Los que traten de hacer comparaciones entre la crisis actual y las anteriores que se han experimentado en Venezuela contemporánea pierden el tiempo. Jamás en los períodos recientes se habían encadenado tantos problemas, ni se había juntado tanta desidia en las esferas oficiales frente a lo que pasaba por sus narices. Nadie puede hablar, si aprecia los sucesos que han ocurrido desde la segunda mitad del siglo XX, de una reunión descomunal de problemas y de una carencia de soluciones como las que caracterizan la actual oscurana venezolana.

Solo si se mira hacia muy atrás, a los tiempos de la Independencia y de la Federación, puede hablarse de un caos parecido. Pero con una diferencia notable: aquellos fueron tiempos de guerra, entonces la gente se mataba peleando contra el imperio español o sacándose las tripas en una guerra civil. En los últimos veinte años no han sucedido fenómenos como esos, ni nada que se les parezca. Todo ha sido obra del régimen iniciado por el teniente coronel Chávez y continuado por su sucesor, Nicolás Maduro, cabecillas de una depredación que destruyó la bonanza económica del país petrolero y los hábitos de la convivencia democrática hasta meter a la sociedad en un pantano profundo y doloroso.

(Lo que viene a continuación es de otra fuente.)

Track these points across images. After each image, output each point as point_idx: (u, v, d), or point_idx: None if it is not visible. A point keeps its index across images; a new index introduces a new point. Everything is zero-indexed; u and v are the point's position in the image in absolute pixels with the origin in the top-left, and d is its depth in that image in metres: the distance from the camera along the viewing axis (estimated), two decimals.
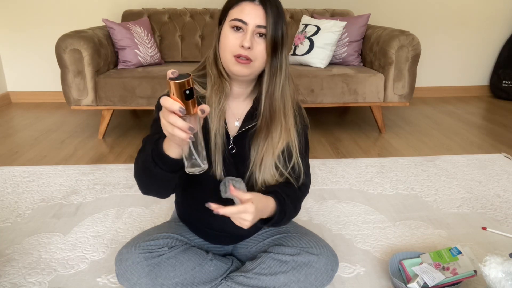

Lo que está pasando en las últimas semanas no es otra cosa que el corolario de dos décadas de corrupción, ineficacia y demagogia desenfrenadas. La arruga chavista no se pudo estirar más, la ubre agotada ofreció lo poco del nutriente que le quedaba y aun los causantes del desorbitado ordeño apenas pueden chupar unas gotas, para que la sociedad se precipite en un caos inevitable. No hay ni siquiera vacas flacas para el alimento, porque las acabó el chavismo con la complicidad de una maraña de enchufados y, hay que decirlo, con la pasividad de un liderazgo político y de una ciudadanía que no parecían concernidos frente a lo que estaba pasando con su destino.

La magnitud del trastorno, sus fulminantes heridas, ha obligado a la resurrección de una dirigencia que dormía el sueño de los indiferentes, y a que resurgiera un movimiento social que parecía muerto y enterrado. De allí la aparición de una dinámica a través de cuyo desarrollo se puede pensar en una solución capaz de iniciar una nueva etapa de la historia que deje a la anterior como una de las experiencias más nefastas de la sociedad desde cuando se formó como república. Pero el desenlace depende de la conciencia de los dirigentes de la oposición sobre lo que ha significado el chavismo y sobre la necesidad de borrarlo de la faz de la tierra.

Deben saber que no enfrentan una dictadura cualquiera ni una dirigencia nefasta como muchas de las que existieron antes, sino al peor establecimiento de los últimos tiempos y a una pandilla de malhechores dispuestos a continuar el caos porque es el único sustento del que pueden echar mano para buscar cierto tipo de supervivencia, cierto oxígeno salvador. En la medida en que el liderazgo opositor sienta de veras que se enfrenta al rompecabezas más importante y trabajoso de la historia patria, y a una cúpula de desalmados como ninguna de las anteriores, incluida gente tan villana como la gomecista, saldremos del ominoso agujero cavado por el chavismo. Pero el desafío no incumbe solo a líderes políticos, sino también a la sociedad entera. De lo contrario, el caos se profundizará.